-- DATASET SECTION --

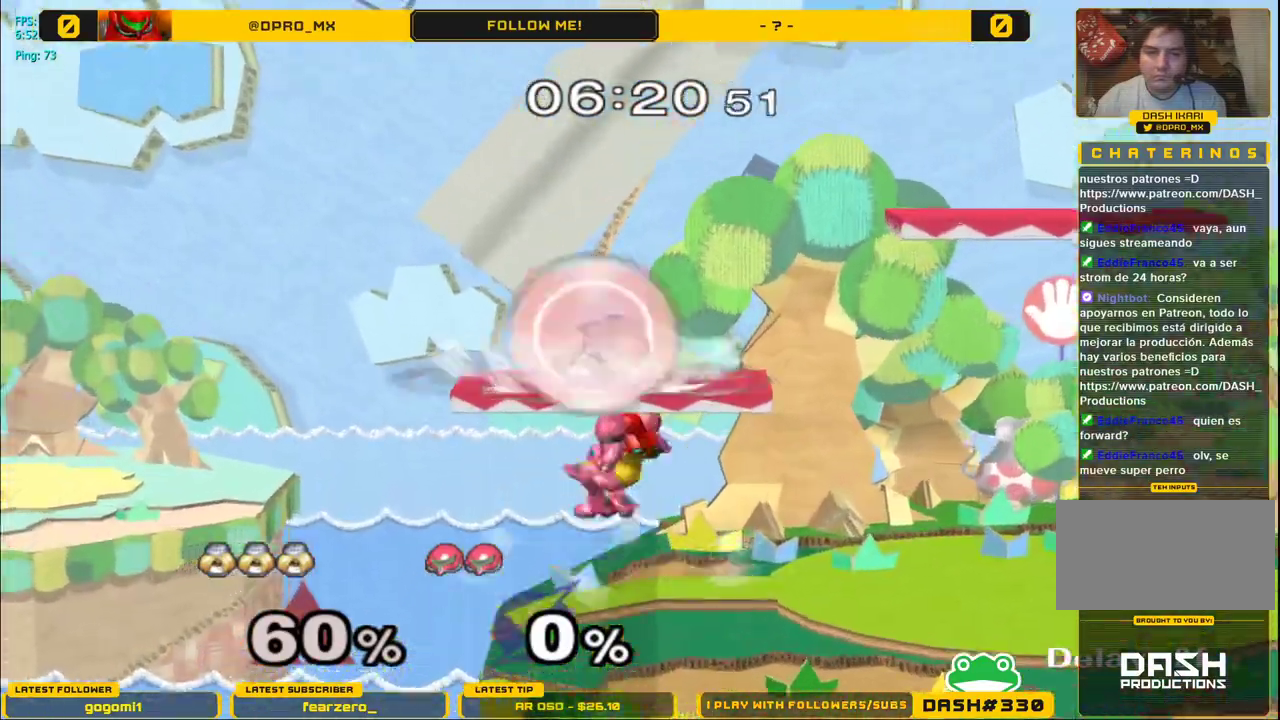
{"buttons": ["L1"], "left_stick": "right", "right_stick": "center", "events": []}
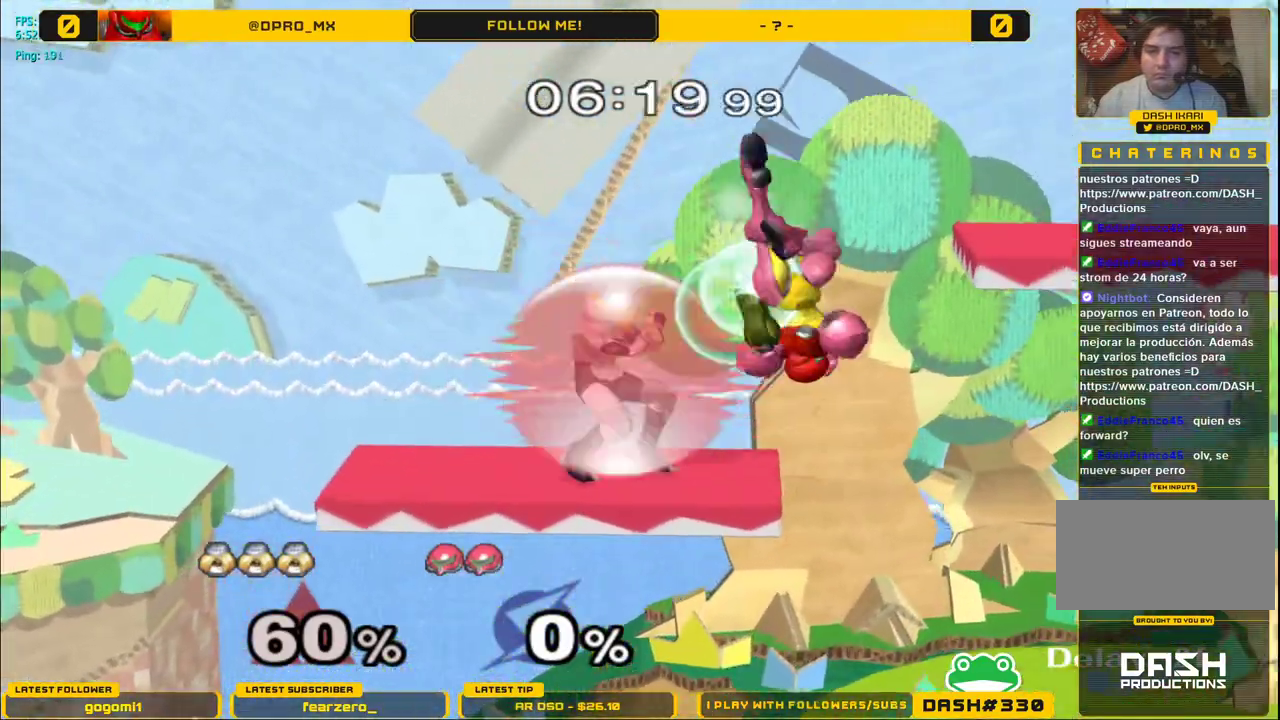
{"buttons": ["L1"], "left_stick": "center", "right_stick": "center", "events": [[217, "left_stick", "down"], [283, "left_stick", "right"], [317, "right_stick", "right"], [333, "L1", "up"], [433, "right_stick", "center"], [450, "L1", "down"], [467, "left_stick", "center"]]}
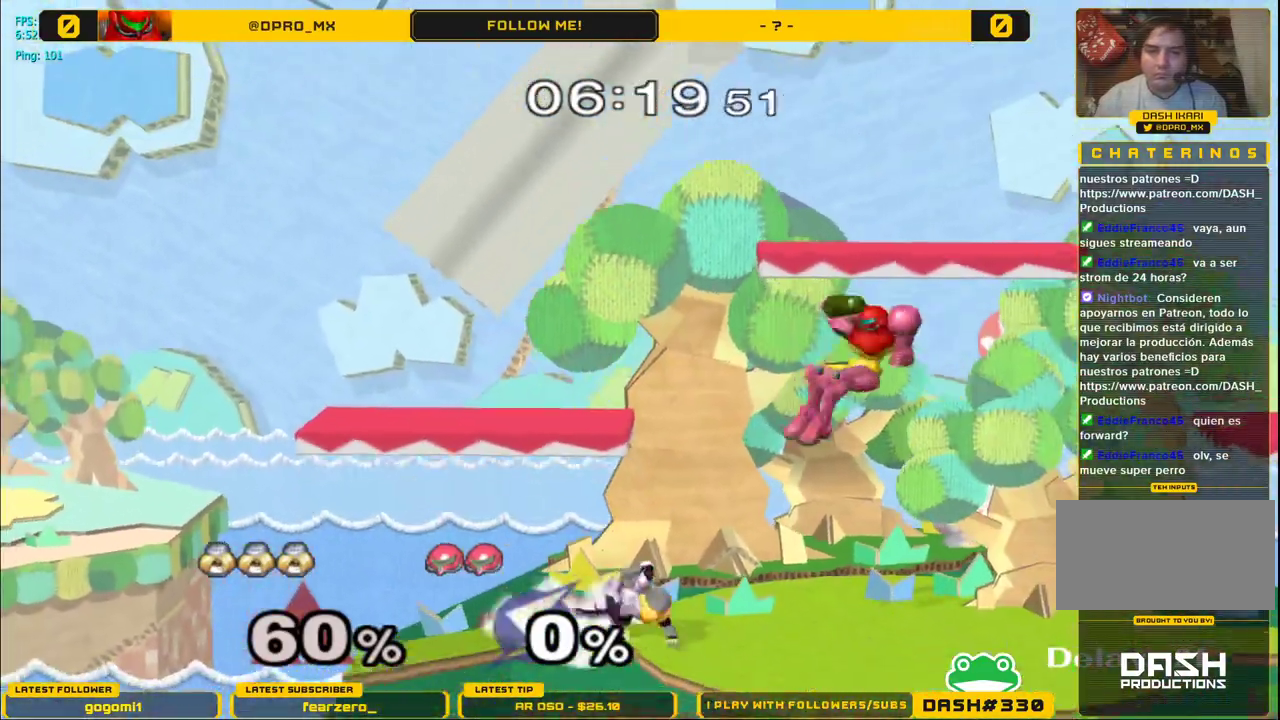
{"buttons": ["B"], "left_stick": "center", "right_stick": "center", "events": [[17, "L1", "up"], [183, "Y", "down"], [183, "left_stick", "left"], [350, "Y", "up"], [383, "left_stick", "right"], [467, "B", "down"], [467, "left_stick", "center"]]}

-- TASK BRIEF --
Where a line of the data includes the string "down", list that line.

-- OUTPUT OF THE TASK --
{"buttons": ["L1"], "left_stick": "center", "right_stick": "center", "events": [[217, "left_stick", "down"], [283, "left_stick", "right"], [317, "right_stick", "right"], [333, "L1", "up"], [433, "right_stick", "center"], [450, "L1", "down"], [467, "left_stick", "center"]]}
{"buttons": ["B"], "left_stick": "center", "right_stick": "center", "events": [[17, "L1", "up"], [183, "Y", "down"], [183, "left_stick", "left"], [350, "Y", "up"], [383, "left_stick", "right"], [467, "B", "down"], [467, "left_stick", "center"]]}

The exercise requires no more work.